Start of DATA SUPPLIED

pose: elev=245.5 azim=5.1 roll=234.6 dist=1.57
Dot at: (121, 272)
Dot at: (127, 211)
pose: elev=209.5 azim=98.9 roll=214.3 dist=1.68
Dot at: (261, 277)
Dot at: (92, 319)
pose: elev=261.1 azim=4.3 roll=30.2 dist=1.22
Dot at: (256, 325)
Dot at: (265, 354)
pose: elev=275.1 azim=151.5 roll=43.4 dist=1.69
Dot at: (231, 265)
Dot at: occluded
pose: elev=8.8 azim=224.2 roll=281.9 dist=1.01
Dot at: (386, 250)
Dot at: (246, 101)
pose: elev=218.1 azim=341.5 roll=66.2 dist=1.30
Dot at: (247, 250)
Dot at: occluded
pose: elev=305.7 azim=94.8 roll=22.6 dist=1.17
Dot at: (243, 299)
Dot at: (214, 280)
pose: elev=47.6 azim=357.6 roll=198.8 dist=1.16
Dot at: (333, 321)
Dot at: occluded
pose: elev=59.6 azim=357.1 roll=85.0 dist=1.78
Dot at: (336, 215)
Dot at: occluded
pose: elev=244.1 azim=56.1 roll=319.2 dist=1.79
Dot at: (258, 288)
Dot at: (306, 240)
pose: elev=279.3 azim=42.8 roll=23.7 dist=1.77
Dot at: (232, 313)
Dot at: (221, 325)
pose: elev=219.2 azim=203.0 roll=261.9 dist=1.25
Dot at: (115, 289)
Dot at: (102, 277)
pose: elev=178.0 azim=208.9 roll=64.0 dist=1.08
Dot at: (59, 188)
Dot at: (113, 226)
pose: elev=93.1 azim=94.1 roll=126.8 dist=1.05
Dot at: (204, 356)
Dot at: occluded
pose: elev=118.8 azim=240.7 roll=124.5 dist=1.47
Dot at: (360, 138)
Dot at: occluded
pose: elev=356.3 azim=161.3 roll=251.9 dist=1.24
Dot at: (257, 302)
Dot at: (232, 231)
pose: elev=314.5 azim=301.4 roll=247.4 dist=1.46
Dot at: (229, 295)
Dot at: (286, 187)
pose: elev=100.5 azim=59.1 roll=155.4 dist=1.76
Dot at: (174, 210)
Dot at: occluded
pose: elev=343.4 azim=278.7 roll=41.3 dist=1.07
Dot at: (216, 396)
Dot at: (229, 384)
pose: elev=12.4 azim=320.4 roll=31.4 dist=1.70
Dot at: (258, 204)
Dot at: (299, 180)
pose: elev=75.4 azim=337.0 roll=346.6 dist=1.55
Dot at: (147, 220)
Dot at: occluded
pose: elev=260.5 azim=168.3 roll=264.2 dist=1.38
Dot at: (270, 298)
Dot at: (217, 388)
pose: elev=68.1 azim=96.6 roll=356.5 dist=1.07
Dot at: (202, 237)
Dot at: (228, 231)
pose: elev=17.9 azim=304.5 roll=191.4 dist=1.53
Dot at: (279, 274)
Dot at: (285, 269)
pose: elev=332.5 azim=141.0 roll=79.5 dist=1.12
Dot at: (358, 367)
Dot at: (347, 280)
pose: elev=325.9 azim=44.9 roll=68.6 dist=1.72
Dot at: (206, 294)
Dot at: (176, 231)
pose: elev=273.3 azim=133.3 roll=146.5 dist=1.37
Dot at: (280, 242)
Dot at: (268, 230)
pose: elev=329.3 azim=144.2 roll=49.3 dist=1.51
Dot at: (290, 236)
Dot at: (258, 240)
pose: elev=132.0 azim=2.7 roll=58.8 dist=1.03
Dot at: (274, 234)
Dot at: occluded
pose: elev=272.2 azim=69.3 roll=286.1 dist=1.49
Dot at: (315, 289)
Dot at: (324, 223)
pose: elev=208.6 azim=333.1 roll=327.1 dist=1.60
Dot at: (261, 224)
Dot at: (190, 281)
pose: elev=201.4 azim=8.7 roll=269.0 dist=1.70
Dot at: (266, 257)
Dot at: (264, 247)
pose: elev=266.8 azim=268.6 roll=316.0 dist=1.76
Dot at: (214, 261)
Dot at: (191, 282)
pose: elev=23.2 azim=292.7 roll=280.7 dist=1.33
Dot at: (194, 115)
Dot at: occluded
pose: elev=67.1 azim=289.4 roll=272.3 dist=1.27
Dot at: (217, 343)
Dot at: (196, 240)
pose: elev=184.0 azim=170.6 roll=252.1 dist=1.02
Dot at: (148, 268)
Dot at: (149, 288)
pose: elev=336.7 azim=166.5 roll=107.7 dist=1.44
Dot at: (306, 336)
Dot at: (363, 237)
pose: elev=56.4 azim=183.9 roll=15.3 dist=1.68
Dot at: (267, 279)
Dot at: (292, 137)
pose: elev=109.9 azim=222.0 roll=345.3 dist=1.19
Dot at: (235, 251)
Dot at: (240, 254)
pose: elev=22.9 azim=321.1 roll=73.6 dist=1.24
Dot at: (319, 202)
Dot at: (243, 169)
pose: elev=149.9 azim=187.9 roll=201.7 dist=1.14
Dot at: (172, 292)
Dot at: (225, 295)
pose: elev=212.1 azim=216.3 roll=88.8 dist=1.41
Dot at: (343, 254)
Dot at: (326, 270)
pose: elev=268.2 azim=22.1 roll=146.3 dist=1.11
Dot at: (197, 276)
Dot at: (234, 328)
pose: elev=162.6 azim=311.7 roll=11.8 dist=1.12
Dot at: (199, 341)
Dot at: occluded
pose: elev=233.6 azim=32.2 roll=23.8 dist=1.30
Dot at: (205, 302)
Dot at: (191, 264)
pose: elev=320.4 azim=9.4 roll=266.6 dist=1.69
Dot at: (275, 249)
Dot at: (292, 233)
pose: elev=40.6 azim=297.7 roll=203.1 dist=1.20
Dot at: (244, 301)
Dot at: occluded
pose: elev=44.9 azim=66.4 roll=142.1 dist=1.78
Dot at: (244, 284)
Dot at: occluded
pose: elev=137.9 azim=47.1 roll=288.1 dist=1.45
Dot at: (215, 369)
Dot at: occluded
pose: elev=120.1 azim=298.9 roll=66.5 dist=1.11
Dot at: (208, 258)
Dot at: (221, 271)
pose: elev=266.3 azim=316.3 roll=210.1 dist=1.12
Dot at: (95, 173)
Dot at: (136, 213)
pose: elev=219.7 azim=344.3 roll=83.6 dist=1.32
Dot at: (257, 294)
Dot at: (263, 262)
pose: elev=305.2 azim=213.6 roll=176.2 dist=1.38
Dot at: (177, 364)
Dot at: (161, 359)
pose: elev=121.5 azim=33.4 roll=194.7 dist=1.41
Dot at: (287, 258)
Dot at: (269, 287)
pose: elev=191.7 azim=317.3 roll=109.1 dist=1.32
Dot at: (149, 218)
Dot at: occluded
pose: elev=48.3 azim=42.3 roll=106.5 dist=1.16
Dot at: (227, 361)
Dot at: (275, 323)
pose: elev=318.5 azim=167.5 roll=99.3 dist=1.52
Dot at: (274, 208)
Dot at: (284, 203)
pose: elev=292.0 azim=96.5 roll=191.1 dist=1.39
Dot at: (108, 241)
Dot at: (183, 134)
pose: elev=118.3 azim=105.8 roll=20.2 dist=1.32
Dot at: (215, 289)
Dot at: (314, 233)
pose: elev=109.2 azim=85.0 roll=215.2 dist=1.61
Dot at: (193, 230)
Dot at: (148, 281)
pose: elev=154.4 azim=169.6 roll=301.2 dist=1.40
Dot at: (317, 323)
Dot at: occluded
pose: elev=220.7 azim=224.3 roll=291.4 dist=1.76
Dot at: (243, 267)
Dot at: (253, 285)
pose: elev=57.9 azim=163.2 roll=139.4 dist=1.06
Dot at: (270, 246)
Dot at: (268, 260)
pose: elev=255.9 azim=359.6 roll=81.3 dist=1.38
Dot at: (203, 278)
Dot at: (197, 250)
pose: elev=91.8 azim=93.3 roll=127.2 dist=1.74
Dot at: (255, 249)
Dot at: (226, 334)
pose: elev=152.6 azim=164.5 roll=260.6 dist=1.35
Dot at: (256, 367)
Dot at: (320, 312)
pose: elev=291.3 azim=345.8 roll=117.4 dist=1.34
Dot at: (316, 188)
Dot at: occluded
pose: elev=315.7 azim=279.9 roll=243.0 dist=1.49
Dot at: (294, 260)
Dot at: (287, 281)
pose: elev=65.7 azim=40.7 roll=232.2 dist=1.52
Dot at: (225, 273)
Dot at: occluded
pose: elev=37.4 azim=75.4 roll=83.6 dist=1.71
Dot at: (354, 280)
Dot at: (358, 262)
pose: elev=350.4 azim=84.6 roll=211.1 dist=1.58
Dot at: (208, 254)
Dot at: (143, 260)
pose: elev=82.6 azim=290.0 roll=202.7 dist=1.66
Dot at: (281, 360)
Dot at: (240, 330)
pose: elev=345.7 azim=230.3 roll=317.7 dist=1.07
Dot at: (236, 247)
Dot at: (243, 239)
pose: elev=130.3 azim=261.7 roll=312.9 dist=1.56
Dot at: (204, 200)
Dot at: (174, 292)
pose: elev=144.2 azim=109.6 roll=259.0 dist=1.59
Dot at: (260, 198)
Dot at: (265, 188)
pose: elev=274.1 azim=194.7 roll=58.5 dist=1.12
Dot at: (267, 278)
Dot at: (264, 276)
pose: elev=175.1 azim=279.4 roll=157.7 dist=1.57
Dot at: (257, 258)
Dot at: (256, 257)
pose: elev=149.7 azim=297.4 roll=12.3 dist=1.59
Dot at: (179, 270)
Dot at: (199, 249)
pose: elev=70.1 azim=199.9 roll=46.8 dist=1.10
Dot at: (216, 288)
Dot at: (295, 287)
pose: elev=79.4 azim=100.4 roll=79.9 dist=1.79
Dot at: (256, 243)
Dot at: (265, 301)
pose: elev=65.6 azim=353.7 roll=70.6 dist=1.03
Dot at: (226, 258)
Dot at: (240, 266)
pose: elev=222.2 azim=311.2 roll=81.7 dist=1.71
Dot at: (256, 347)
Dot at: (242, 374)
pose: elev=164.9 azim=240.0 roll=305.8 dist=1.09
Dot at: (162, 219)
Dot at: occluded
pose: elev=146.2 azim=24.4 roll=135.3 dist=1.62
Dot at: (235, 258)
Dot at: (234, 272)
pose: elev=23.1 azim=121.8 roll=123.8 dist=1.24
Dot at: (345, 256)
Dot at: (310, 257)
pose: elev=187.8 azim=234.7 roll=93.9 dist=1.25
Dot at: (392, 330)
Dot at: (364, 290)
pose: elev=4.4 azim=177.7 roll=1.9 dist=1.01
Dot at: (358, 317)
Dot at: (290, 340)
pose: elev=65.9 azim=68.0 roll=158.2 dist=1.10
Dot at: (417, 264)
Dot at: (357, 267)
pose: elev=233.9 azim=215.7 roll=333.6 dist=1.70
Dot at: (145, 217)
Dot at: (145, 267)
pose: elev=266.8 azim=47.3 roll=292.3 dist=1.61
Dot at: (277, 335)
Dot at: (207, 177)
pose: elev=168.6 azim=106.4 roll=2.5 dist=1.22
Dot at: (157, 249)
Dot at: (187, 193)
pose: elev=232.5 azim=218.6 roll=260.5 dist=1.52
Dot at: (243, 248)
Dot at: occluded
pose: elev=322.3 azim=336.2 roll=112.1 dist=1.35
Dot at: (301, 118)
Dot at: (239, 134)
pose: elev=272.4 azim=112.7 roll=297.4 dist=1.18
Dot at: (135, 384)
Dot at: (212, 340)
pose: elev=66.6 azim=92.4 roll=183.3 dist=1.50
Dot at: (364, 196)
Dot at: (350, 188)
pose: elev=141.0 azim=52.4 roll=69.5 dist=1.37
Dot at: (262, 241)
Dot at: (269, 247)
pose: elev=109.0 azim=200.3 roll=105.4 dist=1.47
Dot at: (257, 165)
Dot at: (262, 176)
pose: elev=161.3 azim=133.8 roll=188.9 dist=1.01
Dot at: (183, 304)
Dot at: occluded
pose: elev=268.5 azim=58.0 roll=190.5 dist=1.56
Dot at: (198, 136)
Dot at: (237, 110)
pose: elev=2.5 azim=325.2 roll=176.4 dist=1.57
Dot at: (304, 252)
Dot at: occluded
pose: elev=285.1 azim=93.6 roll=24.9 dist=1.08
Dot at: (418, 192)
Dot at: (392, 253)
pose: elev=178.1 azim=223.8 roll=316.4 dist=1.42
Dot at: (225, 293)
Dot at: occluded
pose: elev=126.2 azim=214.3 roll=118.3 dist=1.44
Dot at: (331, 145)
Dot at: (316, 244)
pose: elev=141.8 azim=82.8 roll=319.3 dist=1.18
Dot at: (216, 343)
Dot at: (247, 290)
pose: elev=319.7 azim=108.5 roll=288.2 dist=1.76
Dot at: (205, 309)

End of DATA SUPPLIED

### EXERCISE GOAL
Return the lines from the one with "pose: elev=154.4 azim=169.6" to the one with "Dot at: (256, 257)" unchanged.

### PROBLEM SOLUTION
pose: elev=154.4 azim=169.6 roll=301.2 dist=1.40
Dot at: (317, 323)
Dot at: occluded
pose: elev=220.7 azim=224.3 roll=291.4 dist=1.76
Dot at: (243, 267)
Dot at: (253, 285)
pose: elev=57.9 azim=163.2 roll=139.4 dist=1.06
Dot at: (270, 246)
Dot at: (268, 260)
pose: elev=255.9 azim=359.6 roll=81.3 dist=1.38
Dot at: (203, 278)
Dot at: (197, 250)
pose: elev=91.8 azim=93.3 roll=127.2 dist=1.74
Dot at: (255, 249)
Dot at: (226, 334)
pose: elev=152.6 azim=164.5 roll=260.6 dist=1.35
Dot at: (256, 367)
Dot at: (320, 312)
pose: elev=291.3 azim=345.8 roll=117.4 dist=1.34
Dot at: (316, 188)
Dot at: occluded
pose: elev=315.7 azim=279.9 roll=243.0 dist=1.49
Dot at: (294, 260)
Dot at: (287, 281)
pose: elev=65.7 azim=40.7 roll=232.2 dist=1.52
Dot at: (225, 273)
Dot at: occluded
pose: elev=37.4 azim=75.4 roll=83.6 dist=1.71
Dot at: (354, 280)
Dot at: (358, 262)
pose: elev=350.4 azim=84.6 roll=211.1 dist=1.58
Dot at: (208, 254)
Dot at: (143, 260)
pose: elev=82.6 azim=290.0 roll=202.7 dist=1.66
Dot at: (281, 360)
Dot at: (240, 330)
pose: elev=345.7 azim=230.3 roll=317.7 dist=1.07
Dot at: (236, 247)
Dot at: (243, 239)
pose: elev=130.3 azim=261.7 roll=312.9 dist=1.56
Dot at: (204, 200)
Dot at: (174, 292)
pose: elev=144.2 azim=109.6 roll=259.0 dist=1.59
Dot at: (260, 198)
Dot at: (265, 188)
pose: elev=274.1 azim=194.7 roll=58.5 dist=1.12
Dot at: (267, 278)
Dot at: (264, 276)
pose: elev=175.1 azim=279.4 roll=157.7 dist=1.57
Dot at: (257, 258)
Dot at: (256, 257)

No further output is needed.